Athens and Jakarta are two completely different cities, both from a cultural and a geographical point of view. However, if you look closer you can see the same picture: that of a gray urban "sea" with no green islands. Last January we saw that the European Athens and the Indonesian Jakarta seem to make the very same mistakes: growing in an anarchic and disorderly manner without taking into account nature's payback.
We could say that Jakarta is like an Asian "Amsterdam": a large part of the city is built below the level of the sea. Therefore, the Indonesian capital is inherently vulnerable to the element of water as we witnessed last January when Jakarta experienced one of Indonesia’s worst floods.
Jakartans instead of focusing their efforts on addressing this problem, they are aggravating it. The dramatic population growth intensifies the construction of more housing units and the expansion of the city to such an extent that the surface of the soil gets increasingly covered with hard building material and inevitably the natural ability of the soil to retain precipitation water gets reduced. This issue plus an inadequate drainage system give Jakartans extra trouble with floods. Moreover, since much water is spoiled there arises a serious water-related problem during periods of drought.
A little later the same month (January), Athens was hit hard by floods after widespread storms that swept away cars, flooded basements, and caused damage to the transportation network of the city. The causes of the floods in Athens are not so different from those of the floods in Jakarta.
Athens, like Jakarta, is a city that grows without planning adequate management systems which can prevent flooding.
Athens, like Jakarta, is a city that grows without planning adequate management systems which can prevent flooding. The lack of grass is visible and it can cause not only flood problems but also unbearably high temperatures during the summer. Global climate projections show that such extreme phenomena such as heavy storms and chronic droughts will occur more frequently and more intensely in the near future. Over the last few years we have heard on the news about natural phenomena that used to occur only once every 50 or 100 years or about phenomena that appeared now for the first time in recorded history. Devastating hurricanes, tsunamis, floods and droughts, and unprecedented heat waves kill thousands of people every year even in developed countries.

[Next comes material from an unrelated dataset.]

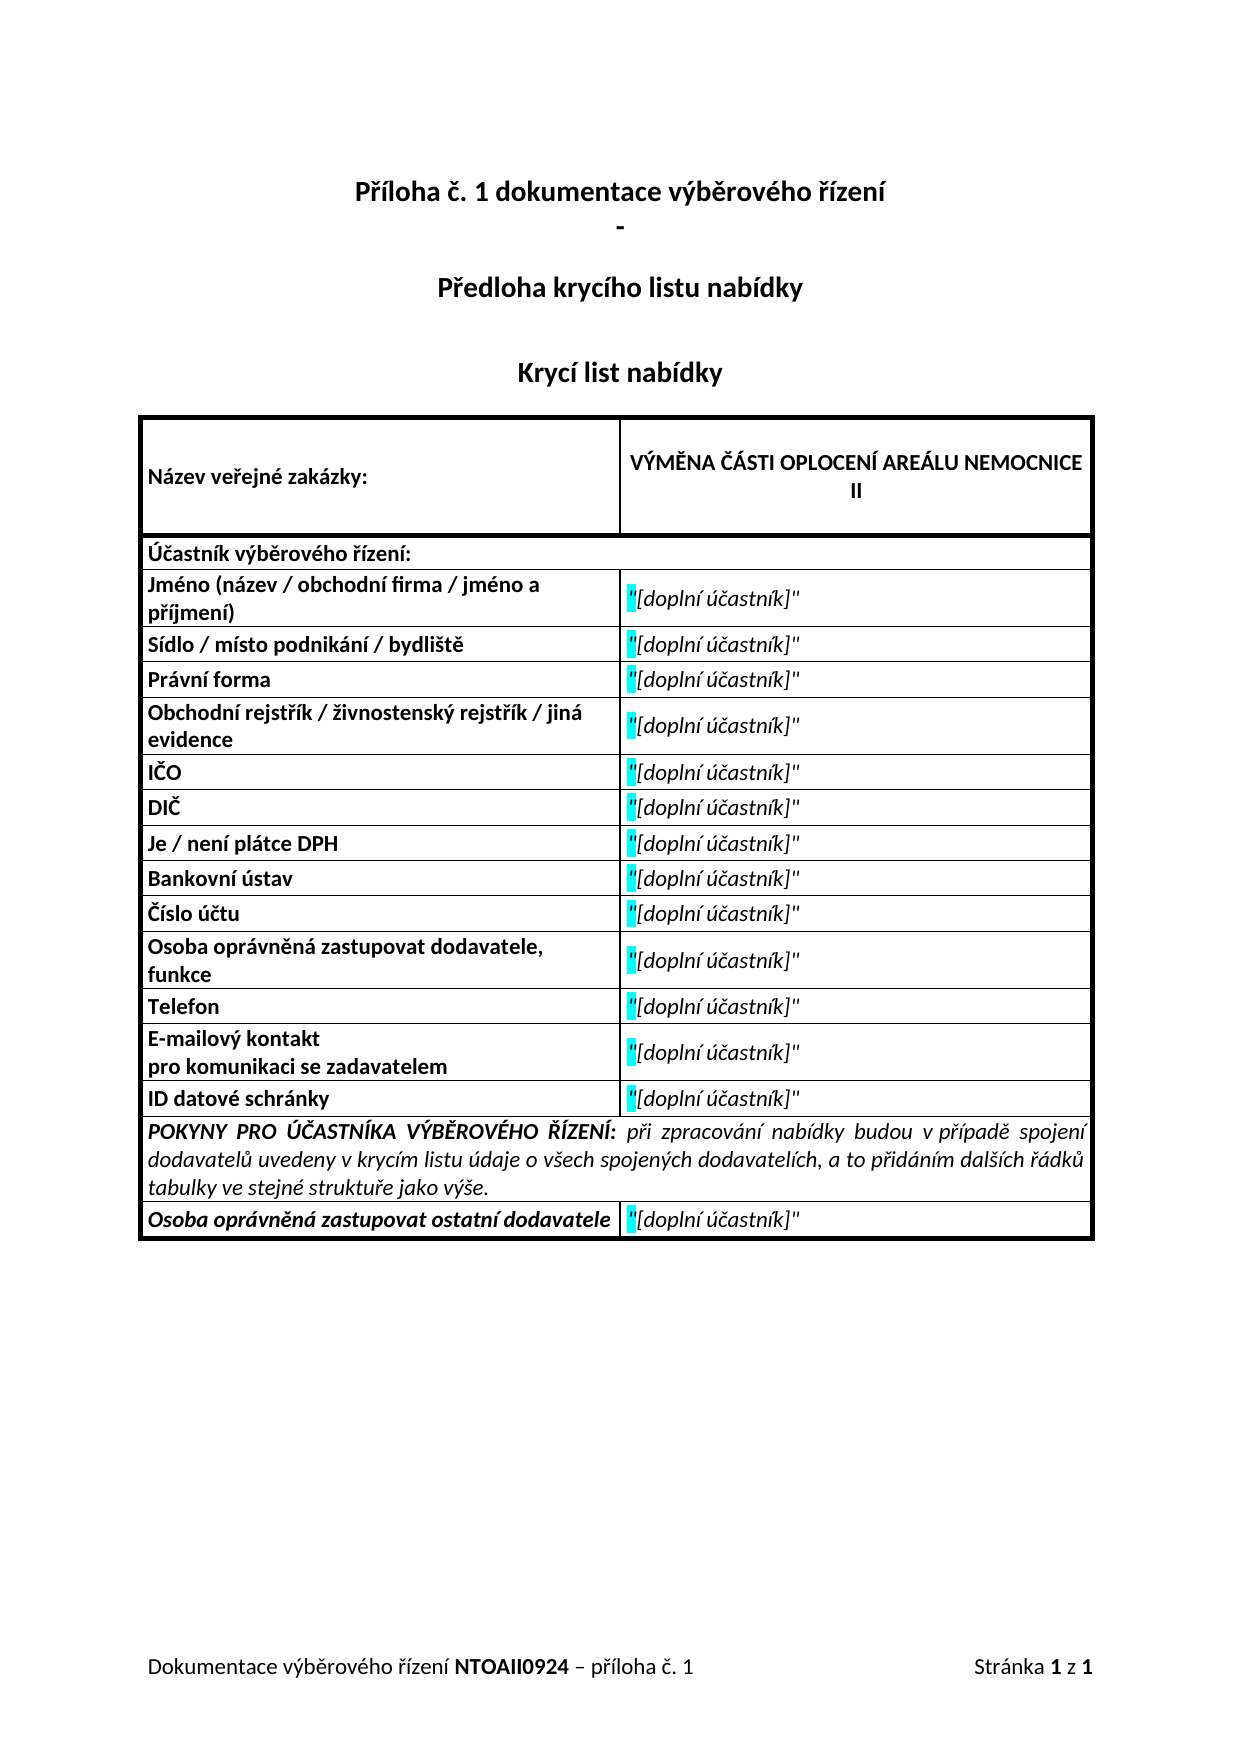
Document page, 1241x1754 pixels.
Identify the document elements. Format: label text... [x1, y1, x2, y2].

The truth is that the expansion of cities should be planned with respect not only to land-use trends, urbanization trends, and local geomorphology, but also with respect to observed changes in climate. The design of the urban landscape will have to become orderly in order to increase resilience to severe weather phenomena. There is an imperative need for urban planners to take into account the flood risk and to develop new defense systems that will include the prevention of building on the banks of dried rivers, the creation of green parks, and the shaping of urban spaces where water can emanate when it exceeds the capacity of the sewerage system. It is wrong to handle such issues at a district level and not at the city level because the emanation system in one district can cause worse flooding in a neighboring district.
Ιt is fairly understood that the acute economic and social problems in countries like Greece and Indonesia change priorities: flood defense systems are in low priority. However, these countries should not forget that creating a safe urban space may lead to the improvement of socio-economic conditions as well.